If you’re having trouble paying your mortgage due to job loss or illness related to the coronavirus, assistance is now available.

We’ve gathered info for you from a range of lenders — but first let’s walk through some basics.

Who Owns Your Mortgage?

Before you can determine if you’re eligible for mortgage relief, you need to know who your loans investor is. Not to be confused with your loans servicer — You want to find out who your loans originator is. For example: FHA, Fannie Mae, Freddie Mac or Conventional.

Debt Relief

 

Government Forbearance

If your loan is owned by Fannie or Freddie Mac, programs like the government forbearance plan may be an option for you. This is when they temporarily pause or reduce your mortgage payments. Servicer allows up to 6 months of missed payments if you’ve run into financial difficulty due to the Coronavirus, such as job loss, reduction in work hours or illness.

Private Mortgage Lender

 

 

If your mortgage isn’t owned by Fannie Mae or Freddie Mac, there are still some relief programs available.

 

Servicer's Forbearance

The same Forbearance programs are available but the difference is the length in time. While Fannie and Freddie Mac loans may get 12 months of relief. Conventional or Private Investor loans may only get 3-6 months.

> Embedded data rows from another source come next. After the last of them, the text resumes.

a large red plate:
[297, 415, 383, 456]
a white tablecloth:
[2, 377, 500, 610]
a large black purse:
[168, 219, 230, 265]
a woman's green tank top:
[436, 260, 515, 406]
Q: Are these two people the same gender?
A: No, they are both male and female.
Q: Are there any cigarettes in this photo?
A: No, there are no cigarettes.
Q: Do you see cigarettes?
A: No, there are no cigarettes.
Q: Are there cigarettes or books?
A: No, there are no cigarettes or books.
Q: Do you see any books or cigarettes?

Each loan servicer has their own time criterias and review processes. To simplify, some loan servicers are also banks. For example "Bank Of America" is a bank that also services loans. And than you have servicers like Ocwen, Mr. Cooper & SLS who only work to service loans and are not banks. Depending on what type of servicer services your loan and who your loans originator is depends on what type of help you will receive.

Additional Options

 

Mortgage Forbearance

Unlike a Government Forbearance that allows you to pause making your payments. A Mortgage Forbearance is when we negotiate terms to have you repay pass do payments. For example: if you were behind 12 months on your mortgage payments. We could get your loans servicer to allow you to setup a repayment plan "Mortgage Forbearance", and get you brought current by doubling your mortgage payments for 6 months.

Loan Modification

While the forbearance might seem tempting; nothing comes for free. What the servicers and news organizations are not telling you is that once the forbearance comes to an end, all the payments that were paused will come due. So if your not working, it might come as a shock when your loans servicer ask for multiple months of mortgage payments to be paid off in full.

 

Loan Modifications can protect you from having to pay off all those past due payments.

 

We can get you approved for the forbearance and once the forbearance ends, we can get you into a loan modification review. Or we can focus directly on getting you into a loan modification review first if you were already behind on payments prior to Covid-19.

 

It all depends on your current situation and what best fits your needs today.